Looking at the issues around hate speech—the debate between what counts as free speech, a concept enshrined in the Constitution, and what crosses the line into speech that actively causes harm—encourages students to grapple with all these questions, and more. “They have to decide whether speech—though it may be protected by our laws—can either be beneficial or destructive to society as a whole,” Cone says.
A time to reflect
At the very end of Critical Thinking, students look back at the challenges they’ve encountered, and they build a visual “monument to learning” that encapsulates all the ways that they have changed and grown during the course. But students are not the only ones who take the time to reflect.
For Wolf-Tinsman, one of the most compelling aspects of Critical Thinking is the way it changes every year. Throughout its long existence, he says, CA’s supremely creative faculty members have evolved Critical Thinking to make it more relevant and impactful than ever—continually reshaping the classroom “weather” that nourishes learning. From including an investigation of foreign actors conspiring to influence the results of the 2020 U.S. presidential election, to surveying Middle Schoolers about what most impacts their success in school, teachers have ensured that the course remains at the heart of the Middle School curriculum.
Yet, Wolf-Tinsman says, Critical Thinking is no outlier at CA. On the contrary, the ideals that continue to drive the course are the same ones that can be seen in any Middle School classroom.
“When visitors ask me how we are teaching creativity, problem-solving, and all the other 21st century skills, I point them to our ThinkingLAB,” says Wolf Tinsman. A complete curriculum map that details the ways that the Six Cs come to life in every subject area, from language arts to math, ThinkingLAB represents CA’s stake in the ground on the teaching of skills critical for the future.
“If we’re consistently working to make sure our students can be successful learners, creators, and collaborators, then we’re pretty sure they’ll be ready to take on the five to seven jobs, on average, that they’ll go on to do in their lives. The days of being able to stick with one thing your whole career are over.
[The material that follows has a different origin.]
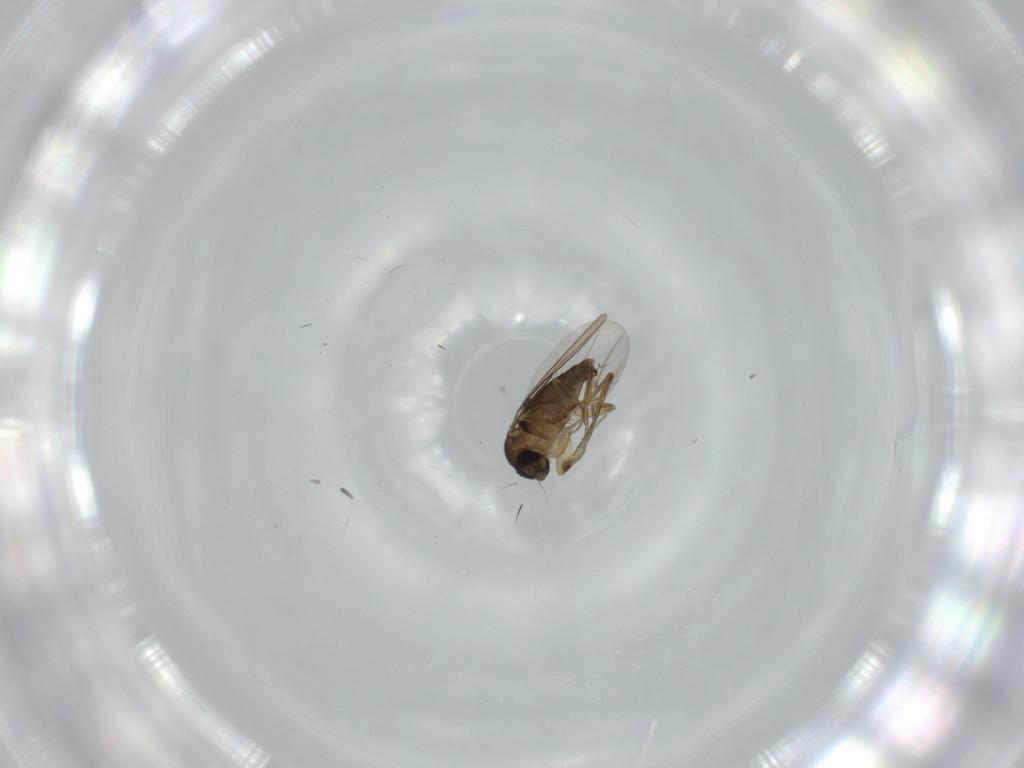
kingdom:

Flexibility and the fundamentals of understanding and communicating are the goal.”
According to Cone, Critical Thinking plants seeds that will grow throughout students’ academic lives and beyond.
“By asking them to reflect through their monument to learning, and by tying the earliest lessons in the course about identity to the larger themes of justice and action, we’re helping students make profound connections that can’t be undone,” he says.
Cone recalls one student whose grandmother was old enough to have met Benito Mussolini as a young girl. Considering her stories about the encounter with the fascist dictator of Italy prompted students to look more deeply into the historical context of that moment, when Mussolini’s Italy was pursuing colonial power throughout the region and aligning itself with Germany and Japan before the outbreak of World War II. Another student’s father had emigrated from Somalia to escape civil war; still another’s family had escaped famine in Ethiopia.
If you were to hand these students research projects about these events in history, Cone argues, they’d be “bored to tears.” But anchoring learning in their own stories creates powerful buy-in and inspires new insights that couldn’t come any other way.
“I think that’s why I love teaching this course,” says Cone. “I’m so much more comfortable in the role of guiding and supporting, rather than lecturing at students. I love learning from them.”